Traduction : un Data scientist est une personne qui est meilleure en statistique que n'importe quel ingénieur en logiciel et meilleure en logiciel que n'importe quel statisticien
Algorithme et décision automatique
Voici quelques exemples illustratifs d'applications au quotidien de la science des données ou, plus précisément, d'algorithmes d'IA ou apprentissage automatique :
le choix d'un traitement médical, d'une action commerciale, d'une action de maintenance préventive, d'accorder ou non un crédit, de surveiller un individu... toutes les décisions qui en découlent sont la conséquence d'une prévision ;
la prévision du risque ou de la probabilité de diagnostic d'une maladie, le risque de rupture d'un contrat par un client, qui est le score d'attrition ou churn, le risque de défaillance d'un système mécanique, de défaut de paiement d'un client ou encore de radicalisation d'un individu... Les exemples sont très nombreux et envahissent notre quotidien à la suite de sa datafication.

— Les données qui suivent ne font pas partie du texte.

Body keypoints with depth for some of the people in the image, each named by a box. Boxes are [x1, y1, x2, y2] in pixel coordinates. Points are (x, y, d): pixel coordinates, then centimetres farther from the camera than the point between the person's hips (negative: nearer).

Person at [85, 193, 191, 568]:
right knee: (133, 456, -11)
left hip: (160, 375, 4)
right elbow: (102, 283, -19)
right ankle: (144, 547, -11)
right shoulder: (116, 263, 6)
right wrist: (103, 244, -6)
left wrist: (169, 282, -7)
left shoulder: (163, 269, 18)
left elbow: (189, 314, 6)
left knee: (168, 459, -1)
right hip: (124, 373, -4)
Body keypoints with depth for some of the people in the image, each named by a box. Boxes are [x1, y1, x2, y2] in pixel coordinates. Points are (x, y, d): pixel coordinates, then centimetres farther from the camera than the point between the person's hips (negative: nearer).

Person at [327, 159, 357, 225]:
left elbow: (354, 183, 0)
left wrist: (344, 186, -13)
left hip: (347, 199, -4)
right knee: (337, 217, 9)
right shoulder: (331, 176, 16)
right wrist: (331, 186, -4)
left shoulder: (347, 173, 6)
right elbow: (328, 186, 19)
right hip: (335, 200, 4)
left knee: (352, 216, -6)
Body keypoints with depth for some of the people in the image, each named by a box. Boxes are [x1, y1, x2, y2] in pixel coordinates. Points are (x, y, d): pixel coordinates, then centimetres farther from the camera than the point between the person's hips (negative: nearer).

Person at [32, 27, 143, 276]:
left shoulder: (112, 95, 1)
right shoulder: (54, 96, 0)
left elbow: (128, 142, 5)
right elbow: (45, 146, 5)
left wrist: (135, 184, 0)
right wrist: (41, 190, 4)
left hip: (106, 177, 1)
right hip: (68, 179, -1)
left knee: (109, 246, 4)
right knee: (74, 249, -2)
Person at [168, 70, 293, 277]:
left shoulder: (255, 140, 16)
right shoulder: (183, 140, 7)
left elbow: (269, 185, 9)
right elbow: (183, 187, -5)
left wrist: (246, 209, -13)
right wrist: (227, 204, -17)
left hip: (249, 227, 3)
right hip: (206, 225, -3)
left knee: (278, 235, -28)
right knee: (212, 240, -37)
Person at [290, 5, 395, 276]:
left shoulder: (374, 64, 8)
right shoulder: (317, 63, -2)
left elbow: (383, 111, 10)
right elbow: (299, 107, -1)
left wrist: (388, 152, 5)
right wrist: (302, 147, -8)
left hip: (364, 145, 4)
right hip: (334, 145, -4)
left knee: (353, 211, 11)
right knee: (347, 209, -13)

Le graphique ci-dessus est une visualisation avant analyse prédictive d'un recueil durant 6 mois de 700 000 messages d'incidents sur une flotte de 139 appareils. En ligne, les appareils ordonnés par une classification ascendante hiérarchique, en colonne les types d'incidents également ordonnés. La fausse couleur illustre un taux d'incidents.
Ces prévisions de risques ou scores, par exemple de crédit, sont produits par des algorithmes d'apprentissage supervisé, après entraînement sur une base de données où sont connus le comportement bancaire des clients et l'observation de bon remboursement ou non d'un emprunt.